Изменить размер шрифта - +

Буффо придумал репризу для Уолсера, который не мог стоять на руках.

– Кричи петухом!

– Кукареку! – покорно сказал Уолсер.

– Кукареку-у-шки-и! – поправил Буффо, отдавая тем самым маленькую дань царю всея Руси. – Похлопай немного крыльями.

– Кукареку-у-шки-и!

Входя в роль, Уолсер привстал на цыпочки и отчаянно замахал руками, одна из которых болталась на перевязи.

– Дамы и господа! Мальчики и девочки! – начал Буффо. – Позвольте преподнести вам подарок! Человек-Петух!

Грик извлек из своей скрипки не первой свежести яйцо и засветил им Уолсеру в переносицу. Буффо с одобрением крякнул. В недрах барабана Грок откопал еще пару яиц. Под веселое улюлюканье все клоуны принялись доставать яйца из всевозможных частей своей одежды и тела и забрасывать ими Уолсера, пока клейкая яичная жижа не потекла у того по лицу, залепляя глаза. На всех своих инструментах Грик и Грок ударили «Мы идем на охоту!». Иванушка подумал было о том, сколько блинов бабушка могла бы испечь из этих яиц, размазанных по опилкам, но смех мешал ему думать.

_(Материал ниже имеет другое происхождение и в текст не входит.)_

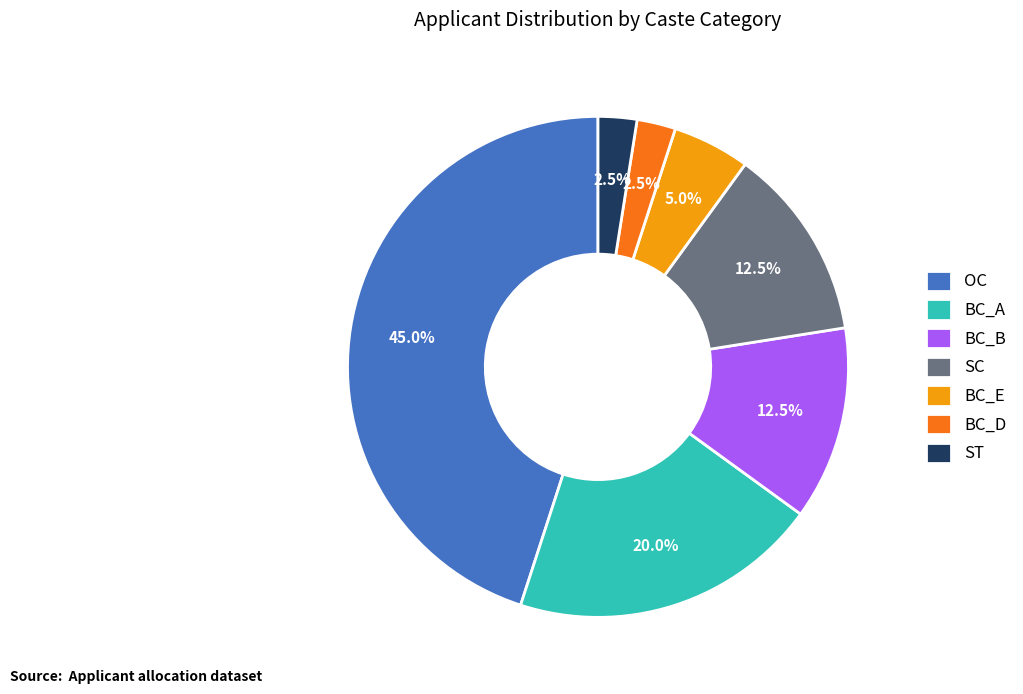

Does any single category account for the majority?

No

Размахивая атласными фалдами, невидимые мучители Уолсера уворачивались от его выпадов, пинали его своими длинными башмаками, тыкали ходулями, старались повалить. Услышав заливистый смех Иванушки, Уолсер рассвирепел: «Что, к черту, здесь смешного?» – и с силой лягнул наугад ногой.

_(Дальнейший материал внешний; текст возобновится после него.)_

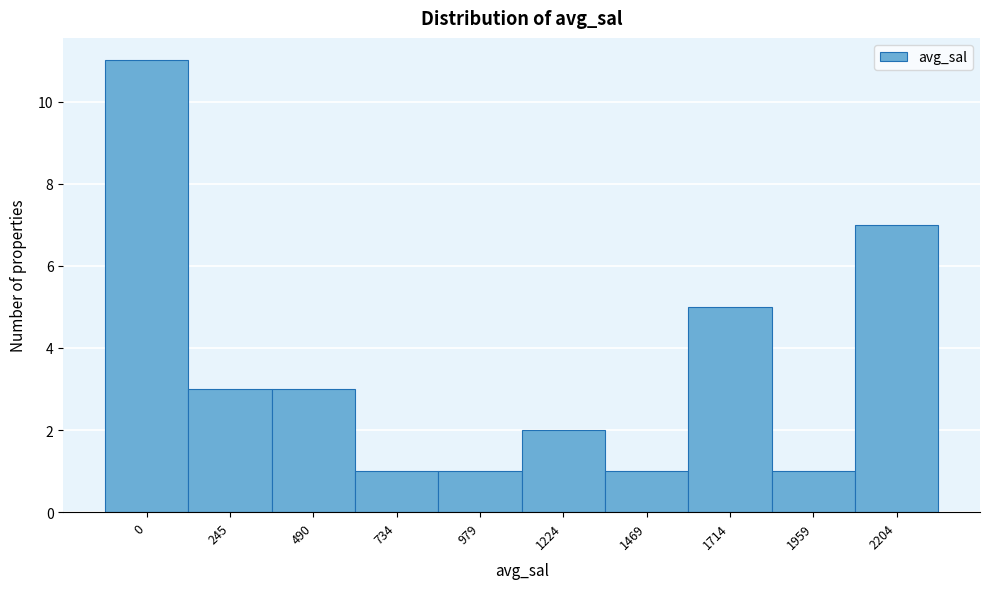

Reading right to left, list all the values displayed in this chart.

2204=7	1959=1	1714=5	1469=1	1224=2	979=1	734=1	490=3	245=3	0=11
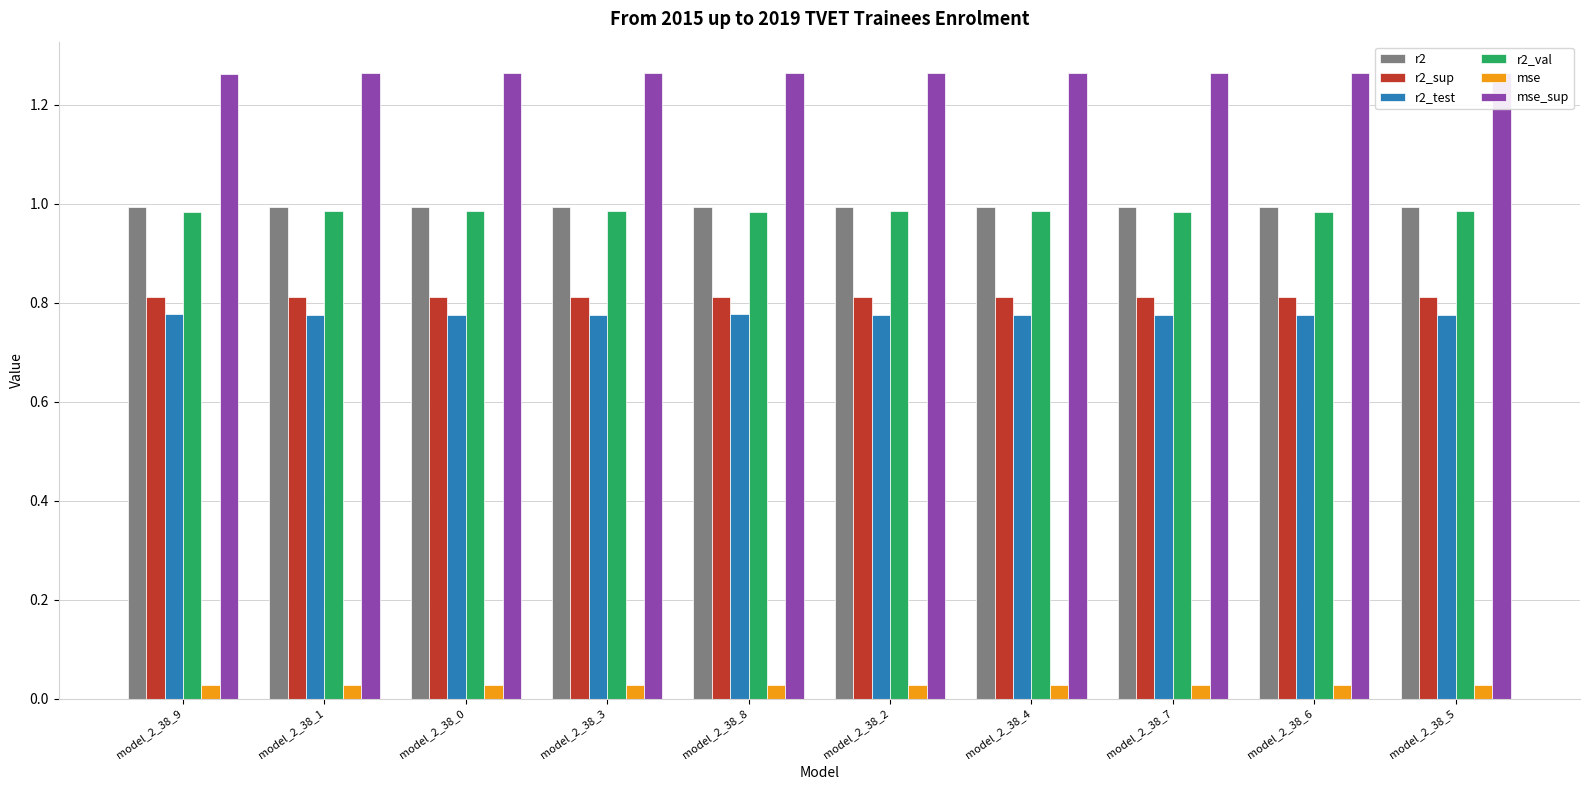

True or false: r2_sup has a value of 1.3 at model_2_38_2.

False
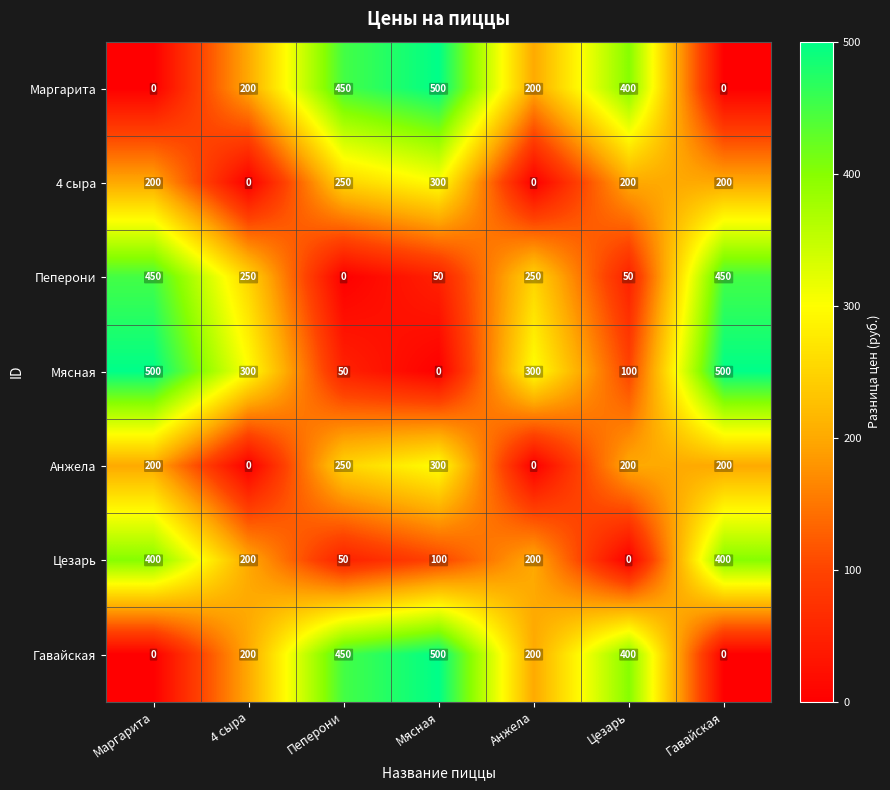

What is the sum of the Анжела values at Гавайская and Анжела?

200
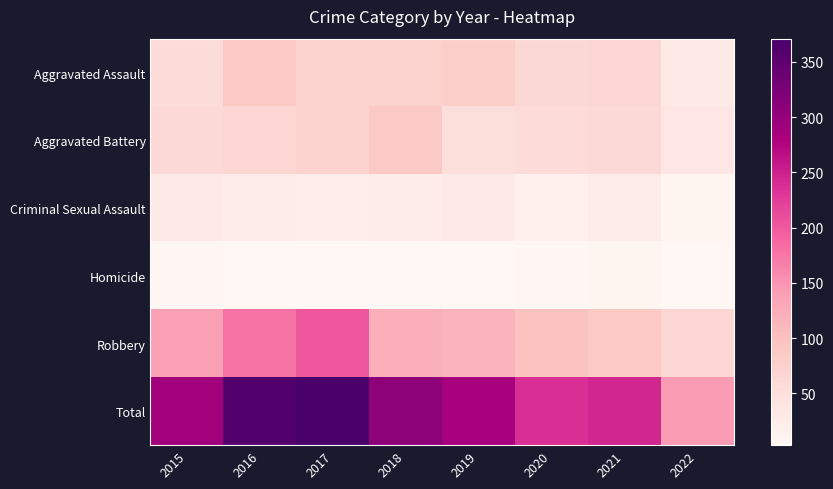

What is the total value across all series at 2022?

286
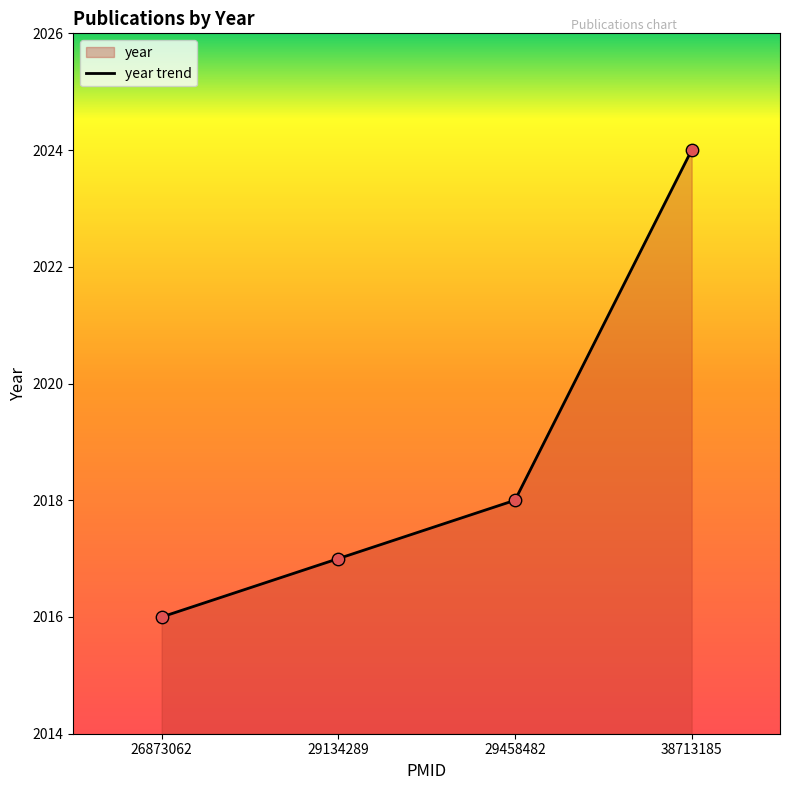

Approximately how many times larger is the value at 29458482 compared to 26873062?

1.0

Как он узнал впоследствии, его яростное брыкание было самым смешным, когда его с пинками и криками волокли по манежу; яростное брыкание и нелепая перевязь.

С этого дня Уолсеру пришлось носить на голове петушиный гребень. Буффо после непродолжительных раздумий, во время которых он мял свою огромную белую челюсть, решил, что отныне Человек-Петух со своим петушиным криком и гребнем будет коронным блюдом в рождественском меню клоунов.

Новая профессия Уолсера предъявляла к нему и новые требования.

В это время завернувшая в зверинец Феверс на ломаном французском вела оживленный, хотя и несколько односторонний разговор с Принцессой. – Quelle chantooze! – проговорила она. – Quelle spectacle!

Принцесса в окровавленном переднике приоткрыла дверцу клетки и зашвырнула туда добрую половину запаса мясной лавки. Тигры с урчанием набросились на лакомство, молотя от жадности друг друга по загривкам. Наблюдающая за ними Принцесса своим смуглым лицом напоминала Кали, и окутывающее ее плотное непреходящее облако прогорклых духов как будто служило невидимым барьером между ней и всеми, у кого не было полосатой шкуры. Феверс знала, что общаться с ней нелегко. Она была невозмутима. – Elle s'appelle Mignon. C'est vachement chouette, ça.

Миньона приникла к плечу Феверс, рассеянно поглядывая на плавающие в воздухе освещенные пылинки и не понимая, что речь шла о ней. Ее новое кирпичного цвета платье с зелеными галунами приводило на ум форму швейцаров у отеля «Европа», тем более что до шести часов утра оно именно ею и было. («Пара стежков здесь, пара – там, и будет как на тебя шитое. Ты ведь не возражаешь, милочка?») Лиззи заплела ее соломенные волосы в косы, которые закрепила вокруг головы. Теперь Миньона выглядела как дочь священника, а не пассия убийцы.

Принцесса недоуменно-вопросительно посмотрела на Феверс и похлопала себя по губам. Феверс поняла.

– Петь – не говорить, – сказала она, преуспевая скорее в синтаксисе, чем в произношении. – Если твои тигры ненавидят речь за то, что она отличает их от нас, то пение лишает речь ее обычных функций и делает божественной. Пение так же далеко от обычной речи, как танец от ходьбы. Как известно, тигры любят танцевать.

(«Пальцы накрест, тьфу-тьфу-тьфу», – добавила она про себя.